3. Encode consumer expectations as contract tests #

Assert specifically on the fields this application depends on, so non-breaking-but-relevant removals still fail.

test('user payload provides fields the UI binds to', async () => {
  const res = await fetch(`${process.env.API_URL}/api/v1/users/1`).then(r => r.json());
  // These are what the UI renders; losing any of them breaks this consumer even if the spec allows it.
  expect(res).toEqual(expect.objectContaining({
    id: expect.any(String),
    displayName: expect.any(String),
    role: expect.stringMatching(/^(admin|member)$/)
  }));
});

4. Require all gates before merge #

Make each job a required status check so a single failure blocks the PR.

  validate:
    runs-on: ubuntu-latest
    steps:
      - uses: actions/checkout@v4
      - run: npm ci
      # Both checks must pass; either failing reports a red status that branch protection enforces.
      - run: npm run test:contract
      - run: echo "validated for ${{ github.sha }}"

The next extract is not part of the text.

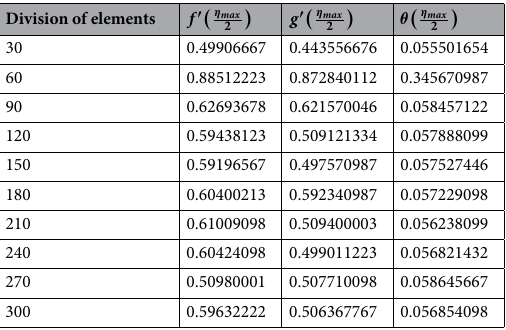
Table 3. Mesh-free investigation of temperature and velocities within 300 elements.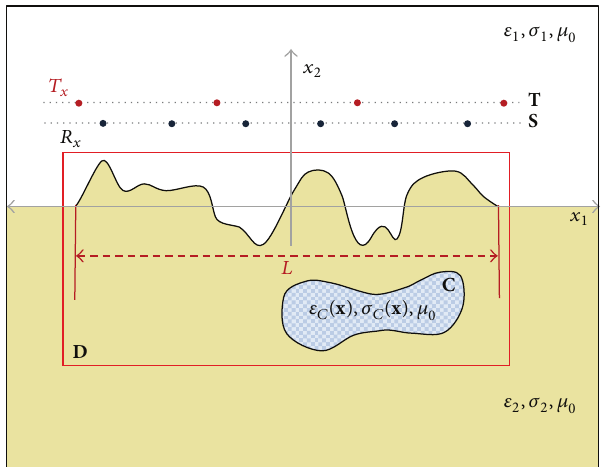
Figure 1: Geometry of the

For the broader pipeline that runs these alongside full E2E flows, see Validating OpenAPI Contracts in E2E Pipelines.

Pitfalls #

  • Relying on E2E assertions to catch contract drift. Mitigation: add schema validation that inspects the payload directly.
  • Treating all spec changes as breaking. Mitigation: use oasdiff breaking so additive changes pass.
  • Validating the spec but never a live response. Mitigation: run ajv against real responses to catch implementation drift.
  • Contract tests that mirror the spec instead of consumer needs. Mitigation: assert only on the fields this app actually binds to.
  • Gates that report but do not block. Mitigation: mark each job as a required status check in branch protection.

Reliability targets #

Target Goal
Breaking changes reaching merge 0
Contract-gate runtime < 2 min
Spec-versus-implementation drift caught 100% via ajv
Post-merge contract incidents 0 per release

Frequently Asked Questions #

Q: Why use three checks instead of just oasdiff? A: Each covers a blind spot. oasdiff sees spec changes, ajv sees implementation drift from the spec, and contract tests see what your consumer actually depends on. Together they leave no gap.

Q: What counts as a breaking change? A: Removing or renaming a field, narrowing a type or enum, adding a required request parameter, or changing a status code — anything that would break an existing consumer. oasdiff breaking classifies these for you.

Q: Should this run on every PR or only on backend PRs? A: On every PR that can change the contract, including consumer PRs, because the consumer’s expectations are part of the contract the gates enforce.